Lo cierto es que ya no tengo razones para hallar refugio en la desdicha. Mi único dolor reside en el odio que parece diseminarse a lo largo de mi cuerpo cuando soy consciente de mis bordes redondeados, y en la soledad que eventualmente siento cuando arriba la noche y a mi lado yace el vacío. Mi inclinación hacia el sufrimiento es más un hábito, más una familiaridad confusa. Escapé del pueblo al que le atribuí mi pena durante dieciocho años, y ahora no sé qué hacer con tanto júbilo, con tanta entereza. Quizás por eso me obsesiono con imposibles. Quizás por eso me flagelo con excusas paupérrimas y días enteros encerrada entre cuatro paredes frívolas. Quizás por eso busco con vehemencia y pretendo hallar -en un impulso desesperado de herirme- nuevas dolencias.

Esclareciste mi duda sin que yo la pronunciara y me abandonaste en el alivio. Confieso que un poco me quita la presión, que un poco me quita el miedo. Mas eso no impide que a mis ojos vos seas la materialización de todos mis anhelos o que, al menos, te pretenda así. Yo sé que te hice protagonista de mis ficciones y de mi tribulación romántica, pero es que llevo tres días sin oirte y sin ser testigo de tu mirada de plata, y ya no lo soporto. ¿Cuánto más podré subsistir sin la ternura que emana tu apariencia jovial y calma? Cuarenta y ocho horas es demasiado tiempo para permanecer incólume de tu dulzura. Quiero verte ahora.

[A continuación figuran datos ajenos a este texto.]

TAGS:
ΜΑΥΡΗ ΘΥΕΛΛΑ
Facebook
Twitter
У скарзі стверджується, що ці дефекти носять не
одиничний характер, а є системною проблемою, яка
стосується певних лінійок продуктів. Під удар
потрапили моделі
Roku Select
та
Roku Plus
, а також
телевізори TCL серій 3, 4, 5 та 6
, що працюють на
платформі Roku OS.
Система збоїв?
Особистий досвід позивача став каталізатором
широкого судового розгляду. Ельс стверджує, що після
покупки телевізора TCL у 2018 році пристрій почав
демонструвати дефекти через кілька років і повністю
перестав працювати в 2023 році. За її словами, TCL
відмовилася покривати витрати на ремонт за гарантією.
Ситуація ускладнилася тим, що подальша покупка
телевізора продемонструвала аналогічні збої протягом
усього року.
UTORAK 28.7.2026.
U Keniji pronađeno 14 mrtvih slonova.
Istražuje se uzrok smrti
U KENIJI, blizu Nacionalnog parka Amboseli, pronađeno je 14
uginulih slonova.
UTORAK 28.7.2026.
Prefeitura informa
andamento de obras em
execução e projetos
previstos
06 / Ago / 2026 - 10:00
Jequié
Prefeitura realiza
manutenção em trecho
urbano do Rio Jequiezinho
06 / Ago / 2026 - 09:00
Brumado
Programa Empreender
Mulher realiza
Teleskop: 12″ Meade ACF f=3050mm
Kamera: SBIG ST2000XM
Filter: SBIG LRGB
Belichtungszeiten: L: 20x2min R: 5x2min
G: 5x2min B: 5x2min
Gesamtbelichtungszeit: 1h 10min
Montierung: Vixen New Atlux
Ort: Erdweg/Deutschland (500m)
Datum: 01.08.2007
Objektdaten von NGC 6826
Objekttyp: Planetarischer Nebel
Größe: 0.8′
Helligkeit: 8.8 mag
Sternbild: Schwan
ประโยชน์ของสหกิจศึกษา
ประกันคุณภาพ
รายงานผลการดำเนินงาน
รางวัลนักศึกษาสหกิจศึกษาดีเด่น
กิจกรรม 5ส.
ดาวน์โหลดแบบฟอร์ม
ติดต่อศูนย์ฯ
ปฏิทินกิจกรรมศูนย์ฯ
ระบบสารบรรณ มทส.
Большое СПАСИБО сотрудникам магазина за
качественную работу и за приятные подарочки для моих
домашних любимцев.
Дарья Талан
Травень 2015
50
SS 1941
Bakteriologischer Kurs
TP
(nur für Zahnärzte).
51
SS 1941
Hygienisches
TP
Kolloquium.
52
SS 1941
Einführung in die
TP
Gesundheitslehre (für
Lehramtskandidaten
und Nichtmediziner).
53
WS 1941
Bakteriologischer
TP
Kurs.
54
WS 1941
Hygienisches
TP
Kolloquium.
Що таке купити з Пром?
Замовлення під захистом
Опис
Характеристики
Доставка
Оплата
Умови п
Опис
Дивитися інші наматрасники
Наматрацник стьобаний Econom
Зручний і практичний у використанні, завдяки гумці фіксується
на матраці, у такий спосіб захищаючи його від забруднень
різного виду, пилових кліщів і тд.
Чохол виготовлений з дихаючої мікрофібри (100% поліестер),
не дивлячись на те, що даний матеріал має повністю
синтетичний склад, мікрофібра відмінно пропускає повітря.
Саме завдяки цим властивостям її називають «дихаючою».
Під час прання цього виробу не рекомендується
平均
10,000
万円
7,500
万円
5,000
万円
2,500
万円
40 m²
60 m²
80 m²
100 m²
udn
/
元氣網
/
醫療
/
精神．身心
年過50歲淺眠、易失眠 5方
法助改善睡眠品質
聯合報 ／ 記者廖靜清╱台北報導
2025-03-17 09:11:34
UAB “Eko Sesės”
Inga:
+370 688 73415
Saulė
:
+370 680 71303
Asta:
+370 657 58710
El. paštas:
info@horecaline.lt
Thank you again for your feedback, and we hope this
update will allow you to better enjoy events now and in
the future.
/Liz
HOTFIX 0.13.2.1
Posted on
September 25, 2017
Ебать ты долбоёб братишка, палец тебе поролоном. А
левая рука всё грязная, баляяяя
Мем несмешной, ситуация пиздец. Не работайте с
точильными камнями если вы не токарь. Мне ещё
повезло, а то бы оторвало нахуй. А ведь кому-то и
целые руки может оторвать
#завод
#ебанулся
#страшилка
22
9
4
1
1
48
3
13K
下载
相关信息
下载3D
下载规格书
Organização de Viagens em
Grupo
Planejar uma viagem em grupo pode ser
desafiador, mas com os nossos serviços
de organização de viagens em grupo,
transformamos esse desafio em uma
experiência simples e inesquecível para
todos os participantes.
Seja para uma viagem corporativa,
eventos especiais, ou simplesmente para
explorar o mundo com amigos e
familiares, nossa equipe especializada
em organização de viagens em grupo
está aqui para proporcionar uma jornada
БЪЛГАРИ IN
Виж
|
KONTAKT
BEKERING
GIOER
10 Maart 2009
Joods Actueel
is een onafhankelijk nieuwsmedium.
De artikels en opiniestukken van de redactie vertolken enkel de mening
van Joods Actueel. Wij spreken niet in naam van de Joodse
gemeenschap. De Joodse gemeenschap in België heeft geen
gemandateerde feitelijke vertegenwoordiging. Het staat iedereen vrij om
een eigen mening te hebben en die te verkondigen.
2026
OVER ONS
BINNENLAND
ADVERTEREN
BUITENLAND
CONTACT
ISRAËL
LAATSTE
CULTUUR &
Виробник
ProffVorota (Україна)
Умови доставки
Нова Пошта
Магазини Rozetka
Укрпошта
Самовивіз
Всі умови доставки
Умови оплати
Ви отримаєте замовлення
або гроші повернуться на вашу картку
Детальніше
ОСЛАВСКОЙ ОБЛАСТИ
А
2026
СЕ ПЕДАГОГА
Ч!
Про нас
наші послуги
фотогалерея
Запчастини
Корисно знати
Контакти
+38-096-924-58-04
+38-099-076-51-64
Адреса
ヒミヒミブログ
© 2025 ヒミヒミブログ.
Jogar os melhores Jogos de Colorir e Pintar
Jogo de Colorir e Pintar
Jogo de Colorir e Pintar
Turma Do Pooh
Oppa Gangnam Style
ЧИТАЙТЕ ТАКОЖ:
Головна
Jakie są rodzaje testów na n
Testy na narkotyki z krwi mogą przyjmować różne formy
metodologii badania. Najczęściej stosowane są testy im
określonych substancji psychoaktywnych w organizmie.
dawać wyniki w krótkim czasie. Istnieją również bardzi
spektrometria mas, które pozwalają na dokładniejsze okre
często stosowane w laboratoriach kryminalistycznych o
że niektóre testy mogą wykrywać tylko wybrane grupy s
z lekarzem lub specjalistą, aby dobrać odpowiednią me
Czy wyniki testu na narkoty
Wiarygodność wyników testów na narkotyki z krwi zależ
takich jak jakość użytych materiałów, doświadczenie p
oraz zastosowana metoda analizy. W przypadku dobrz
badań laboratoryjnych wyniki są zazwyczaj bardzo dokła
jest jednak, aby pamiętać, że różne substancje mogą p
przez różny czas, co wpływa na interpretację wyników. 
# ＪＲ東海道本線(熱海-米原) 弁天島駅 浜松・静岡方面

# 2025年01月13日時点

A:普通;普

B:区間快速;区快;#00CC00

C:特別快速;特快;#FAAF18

¿Quiero verte o quiero que me veas? ¿Y si no estuvieras? ¿A quién le atribuiría mi escueta razón de vivir? ¿A quién proclamaría como la chispa de mi existir austero? Porque amo sobrevivo, me digo. Amo el dolor, incluso. A mis ojos todo es bello. Todo. No importa cuán terrible. Me gusta pensar que es una suerte de benevolencia ante las cosas, ante el mundo. Una especie de aprehensión de los matices, de maravilla ante ellos.

Mentir es una adicción, y yo soy propensa a ese tipo de placeres. Me digo tantas cosas que no son ciertas y lo peor de todo es que logro convencerme. Mas a vos no puedo engañarte; eso es lo que me asusta. ¿Y cuando veas que no soy nadie? ¿Y cuando te des cuenta que no vale la pena compartir el camino a casa conmigo? ¿Qué vas a hacer?

Tengo todo y aún así no es suficiente. Dudo mucho que algún día lo sea. Eso me motiva y me aterra de manera simultánea; me impulsa a salir de la cama y al mismo tiempo me arrebata toda convicción. Me vuelvo débil con facilidad y yo vivo a un paso del abismo, de la locura y el fin. Quiero volverme polvo. Yo no puedo estar así. No debo. 

En atardeceres como estos, donde la cotidianidad de los días roza la hipérbole de lo absurdo, me aferro a la idea de un futuro donde los brazos de un chico me contengan.